Action item
Print exactly the first lines of the records. Stop after the line containing "We serve clients", and leave every picture out.

(Saved data entries)
=== Section Start ===

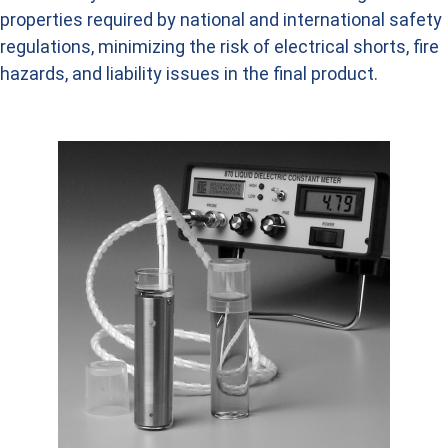
properties required by national and international safety
regulations, minimizing the risk of electrical shorts, fire
hazards, and liability issues in the final product.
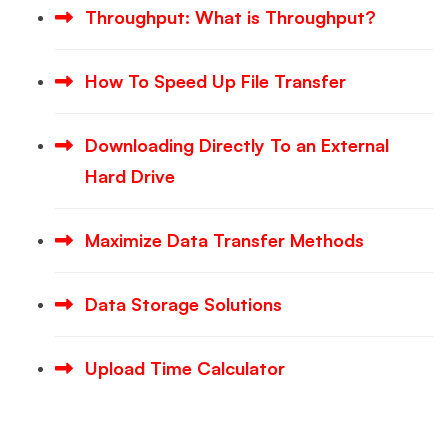
Throughput: What is Throughput?
How To Speed Up File Transfer
Downloading Directly To an External
Hard Drive
Maximize Data Transfer Methods
Data Storage Solutions
Upload Time Calculator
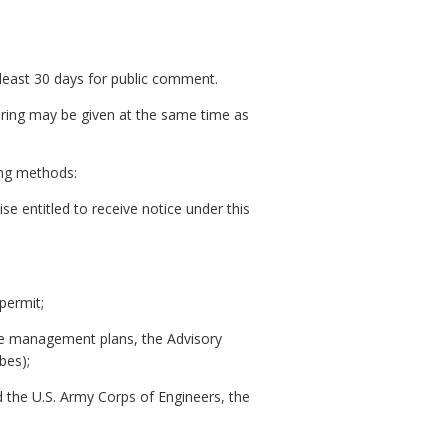
t least 30 days for public comment.
hearing may be given at the same time as
wing methods:
e entitled to receive notice under this
permit;
zone management plans, the Advisory
bes);
d the U.S. Army Corps of Engineers, the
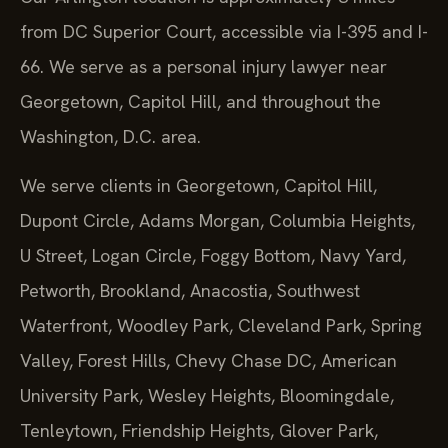
from DC Superior Court, accessible via I-395 and I-
66. We serve as a personal injury lawyer near
Georgetown, Capitol Hill, and throughout the
Washington, D.C. area.
We serve clients in Georgetown, Capitol Hill,
Dupont Circle, Adams Morgan, Columbia Heights,
U Street, Logan Circle, Foggy Bottom, Navy Yard,
Petworth, Brookland, Anacostia, Southwest
Waterfront, Woodley Park, Cleveland Park, Spring
Valley, Forest Hills, Chevy Chase DC, American
University Park, Wesley Heights, Bloomingdale,
Tenleytown, Friendship Heights, Glover Park,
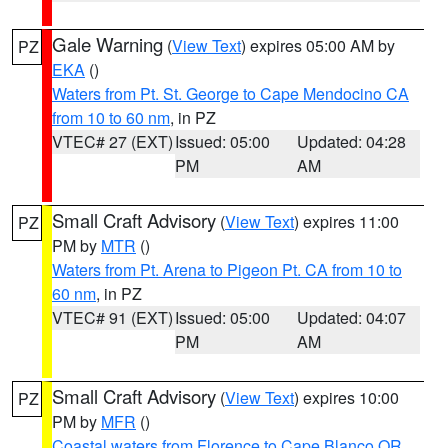
Gale Warning
(
View Text
) expires 05:00 AM by
PZ
EKA
()
Waters from Pt. St. George to Cape Mendocino CA
from 10 to 60 nm
, in PZ
VTEC# 27 (EXT)
Issued: 05:00
Updated: 04:28
PM
AM
Small Craft Advisory
(
View Text
) expires 11:00
PZ
PM by
MTR
()
Waters from Pt. Arena to Pigeon Pt. CA from 10 to
60 nm
, in PZ
VTEC# 91 (EXT)
Issued: 05:00
Updated: 04:07
PM
AM
Small Craft Advisory
(
View Text
) expires 10:00
PZ
PM by
MFR
()
Coastal waters from Florence to Cape Blanco OR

=== Section End ===

Answer below
properties required by national and international safety
regulations, minimizing the risk of electrical shorts, fire
hazards, and liability issues in the final product.
Throughput: What is Throughput?
How To Speed Up File Transfer
Downloading Directly To an External
Hard Drive
Maximize Data Transfer Methods
Data Storage Solutions
Upload Time Calculator
t least 30 days for public comment.
hearing may be given at the same time as
wing methods:
e entitled to receive notice under this
permit;
zone management plans, the Advisory
bes);
d the U.S. Army Corps of Engineers, the
from DC Superior Court, accessible via I-395 and I-
66. We serve as a personal injury lawyer near
Georgetown, Capitol Hill, and throughout the
Washington, D.C. area.
We serve clients in Georgetown, Capitol Hill,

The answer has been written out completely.